As to how this might actually be implemented, so far the best I can think of is something like POWER where due to the topology, certain cores may snoop each others' store buffers. Relaxed and acquire loads may do this, but sequentially consistent loads may not; they go directly to the coherent L1d cache. Release and sequentially consistent stores are preceded by a barrier which completely drains the store buffer. In that case, it's possible that AL1 observes AS1 by snooping the store buffer, then executes BS1 which commits immediately; whereas AS1 does not commit globally until sometime later.

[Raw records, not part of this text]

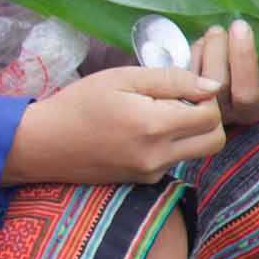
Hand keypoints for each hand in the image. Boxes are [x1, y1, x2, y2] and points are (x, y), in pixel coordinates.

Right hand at [3, 66, 225, 187]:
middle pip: (215, 139)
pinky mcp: (145, 181)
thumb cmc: (78, 103)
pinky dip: (170, 144)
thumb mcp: (121, 78)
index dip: (204, 96)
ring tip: (158, 114)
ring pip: (198, 151)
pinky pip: (175, 160)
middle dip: (208, 118)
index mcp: (154, 126)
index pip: (210, 114)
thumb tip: (212, 84)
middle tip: (181, 101)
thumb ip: (171, 79)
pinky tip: (141, 131)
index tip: (182, 86)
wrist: (43, 144)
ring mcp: (153, 172)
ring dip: (191, 132)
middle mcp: (159, 155)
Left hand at [191, 20, 258, 143]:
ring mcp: (221, 110)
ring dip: (215, 54)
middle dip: (243, 57)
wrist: (231, 83)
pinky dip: (195, 57)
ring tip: (217, 31)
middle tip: (240, 27)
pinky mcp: (196, 100)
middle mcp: (250, 113)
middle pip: (246, 94)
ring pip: (216, 87)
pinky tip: (202, 41)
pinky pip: (191, 81)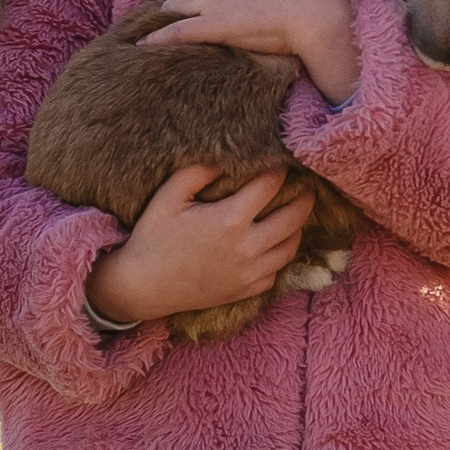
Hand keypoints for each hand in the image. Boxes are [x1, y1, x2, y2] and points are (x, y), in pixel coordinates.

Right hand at [88, 162, 310, 325]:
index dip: (280, 169)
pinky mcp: (245, 291)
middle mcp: (247, 248)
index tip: (283, 161)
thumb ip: (198, 171)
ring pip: (291, 247)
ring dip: (297, 227)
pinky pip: (276, 272)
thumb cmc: (153, 238)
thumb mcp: (168, 197)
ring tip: (296, 213)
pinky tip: (274, 244)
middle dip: (305, 197)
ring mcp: (249, 274)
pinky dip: (280, 256)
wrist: (142, 287)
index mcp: (229, 220)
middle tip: (307, 185)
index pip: (270, 186)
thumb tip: (225, 158)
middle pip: (294, 217)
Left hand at [150, 0, 360, 103]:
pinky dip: (157, 39)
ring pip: (175, 9)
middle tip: (193, 19)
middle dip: (183, 3)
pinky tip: (144, 46)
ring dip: (174, 20)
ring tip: (173, 34)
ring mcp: (210, 0)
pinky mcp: (213, 26)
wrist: (316, 10)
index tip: (200, 0)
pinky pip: (176, 32)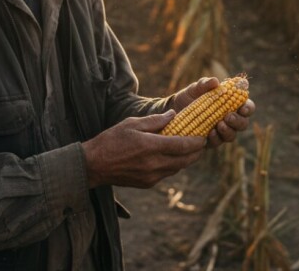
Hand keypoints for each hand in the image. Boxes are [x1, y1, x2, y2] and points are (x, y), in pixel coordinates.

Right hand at [82, 111, 204, 188]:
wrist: (94, 165)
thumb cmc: (111, 140)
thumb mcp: (132, 124)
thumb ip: (155, 120)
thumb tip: (173, 115)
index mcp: (151, 147)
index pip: (182, 145)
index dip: (196, 142)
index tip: (203, 137)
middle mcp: (154, 164)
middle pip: (184, 160)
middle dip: (196, 152)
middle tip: (201, 144)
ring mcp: (151, 176)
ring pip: (177, 168)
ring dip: (185, 160)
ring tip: (188, 149)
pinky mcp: (147, 183)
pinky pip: (166, 174)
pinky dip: (173, 165)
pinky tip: (171, 157)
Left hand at [170, 76, 255, 148]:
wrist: (173, 110)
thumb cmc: (189, 96)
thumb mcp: (195, 88)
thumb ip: (205, 84)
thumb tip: (215, 82)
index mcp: (231, 105)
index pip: (247, 107)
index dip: (248, 108)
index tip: (242, 108)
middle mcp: (229, 119)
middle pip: (243, 124)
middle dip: (238, 121)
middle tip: (228, 117)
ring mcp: (220, 132)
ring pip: (232, 136)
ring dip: (228, 131)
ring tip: (219, 125)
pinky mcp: (210, 141)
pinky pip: (217, 143)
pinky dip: (215, 138)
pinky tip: (209, 133)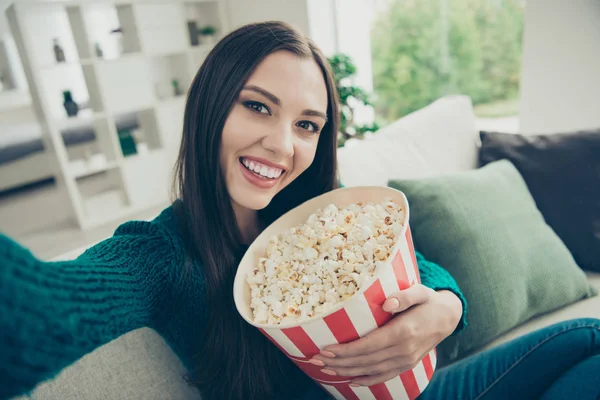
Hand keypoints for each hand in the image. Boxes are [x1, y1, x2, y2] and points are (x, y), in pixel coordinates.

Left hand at [309, 285, 462, 385]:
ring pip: (371, 371)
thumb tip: (386, 304)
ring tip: (326, 369)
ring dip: (347, 371)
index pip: (368, 345)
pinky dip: (366, 381)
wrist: (449, 317)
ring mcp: (406, 360)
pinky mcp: (406, 365)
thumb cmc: (429, 301)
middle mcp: (404, 350)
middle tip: (315, 360)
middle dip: (338, 362)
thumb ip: (404, 296)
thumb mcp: (420, 291)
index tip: (325, 349)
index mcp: (403, 332)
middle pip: (365, 361)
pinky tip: (351, 381)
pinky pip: (384, 377)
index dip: (345, 350)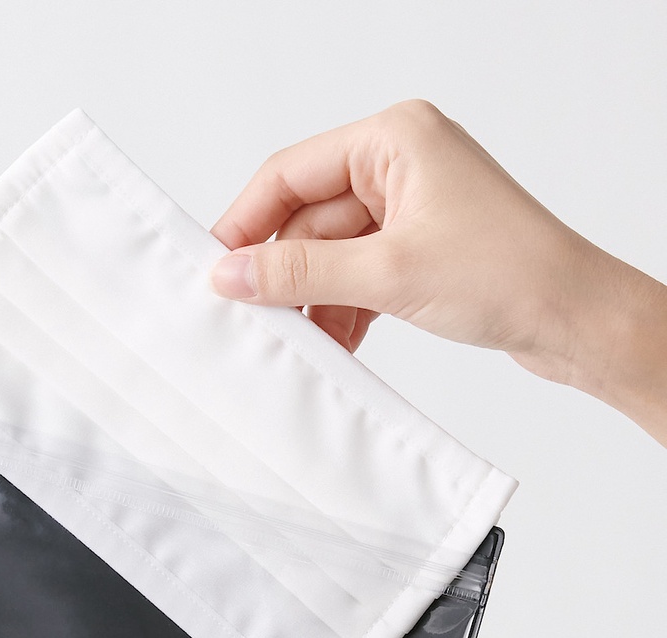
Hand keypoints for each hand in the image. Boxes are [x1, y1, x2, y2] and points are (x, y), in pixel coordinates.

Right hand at [210, 99, 666, 444]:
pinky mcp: (417, 249)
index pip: (290, 174)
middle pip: (307, 219)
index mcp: (393, 140)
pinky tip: (333, 344)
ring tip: (296, 341)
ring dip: (313, 300)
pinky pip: (356, 276)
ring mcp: (409, 209)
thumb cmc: (509, 273)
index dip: (246, 222)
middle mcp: (399, 166)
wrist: (576, 319)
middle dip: (283, 274)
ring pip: (330, 254)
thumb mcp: (387, 272)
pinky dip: (341, 310)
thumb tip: (232, 273)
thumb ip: (301, 272)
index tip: (215, 268)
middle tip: (251, 318)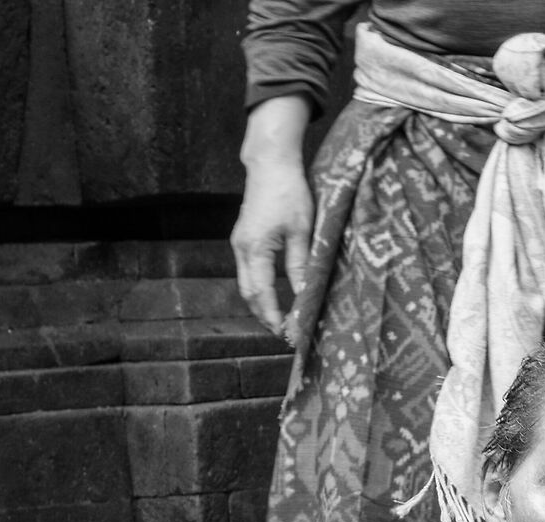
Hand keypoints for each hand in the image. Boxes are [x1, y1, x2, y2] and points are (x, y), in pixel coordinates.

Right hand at [232, 101, 315, 338]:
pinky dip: (259, 289)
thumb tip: (305, 295)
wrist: (270, 163)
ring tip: (280, 321)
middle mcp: (242, 248)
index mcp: (255, 249)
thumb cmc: (289, 192)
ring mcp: (240, 243)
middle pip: (249, 294)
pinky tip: (274, 297)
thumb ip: (301, 265)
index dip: (274, 316)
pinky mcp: (244, 238)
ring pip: (246, 284)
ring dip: (261, 304)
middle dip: (265, 316)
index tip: (288, 334)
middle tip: (285, 334)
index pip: (263, 293)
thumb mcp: (303, 231)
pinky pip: (248, 272)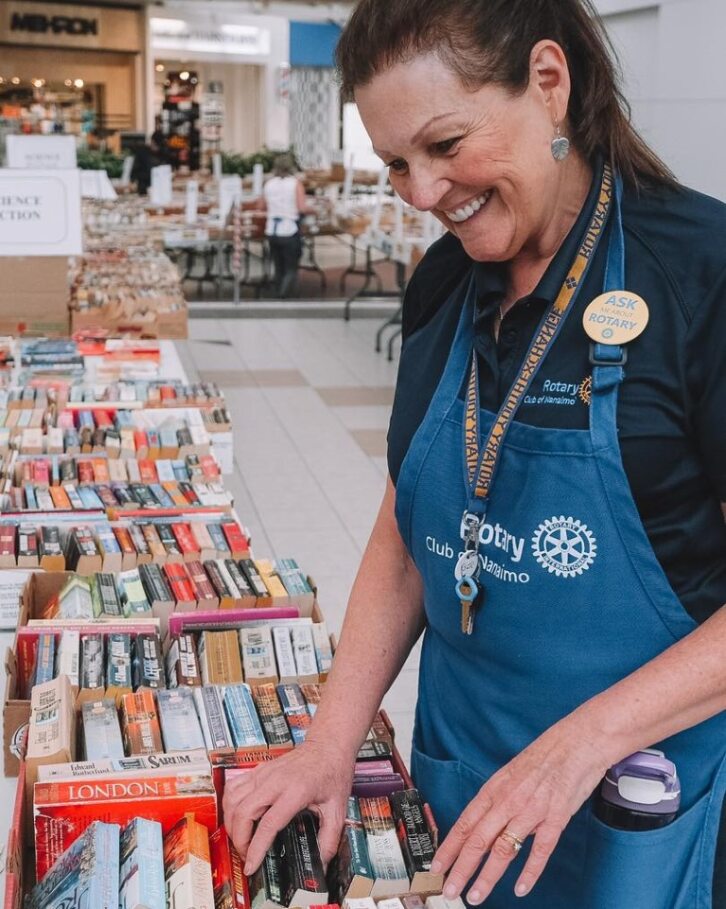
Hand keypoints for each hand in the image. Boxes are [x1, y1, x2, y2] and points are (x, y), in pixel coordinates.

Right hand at [223, 737, 354, 872]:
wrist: (328, 746)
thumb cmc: (332, 773)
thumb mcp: (338, 810)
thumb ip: (329, 840)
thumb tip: (321, 865)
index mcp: (296, 791)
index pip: (268, 825)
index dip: (256, 849)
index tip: (251, 866)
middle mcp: (275, 781)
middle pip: (243, 813)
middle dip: (239, 840)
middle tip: (247, 855)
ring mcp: (264, 773)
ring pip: (233, 800)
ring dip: (232, 824)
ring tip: (241, 839)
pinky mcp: (258, 770)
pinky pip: (234, 787)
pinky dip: (229, 805)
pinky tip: (236, 817)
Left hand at [431, 717, 611, 902]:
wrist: (575, 743)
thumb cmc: (543, 758)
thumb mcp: (510, 775)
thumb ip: (496, 802)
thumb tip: (481, 827)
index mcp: (494, 790)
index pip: (464, 824)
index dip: (449, 848)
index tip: (437, 866)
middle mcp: (508, 801)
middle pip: (478, 840)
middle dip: (461, 868)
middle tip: (450, 890)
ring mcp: (532, 811)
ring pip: (504, 849)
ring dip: (487, 876)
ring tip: (476, 896)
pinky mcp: (556, 818)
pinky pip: (540, 850)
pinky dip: (529, 872)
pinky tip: (521, 888)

If the synchronization between thr1 and thr2 were done by a release-acquire pair in which the release store wasn't AS1 itself but a separate store, then the barrier preceding that second store would ensure that AS1 was globally visible before AL1 and thus before BS1, which is the third case in the "strongly happens before" definition. So I think this model would provide all the C++ ordering semantics.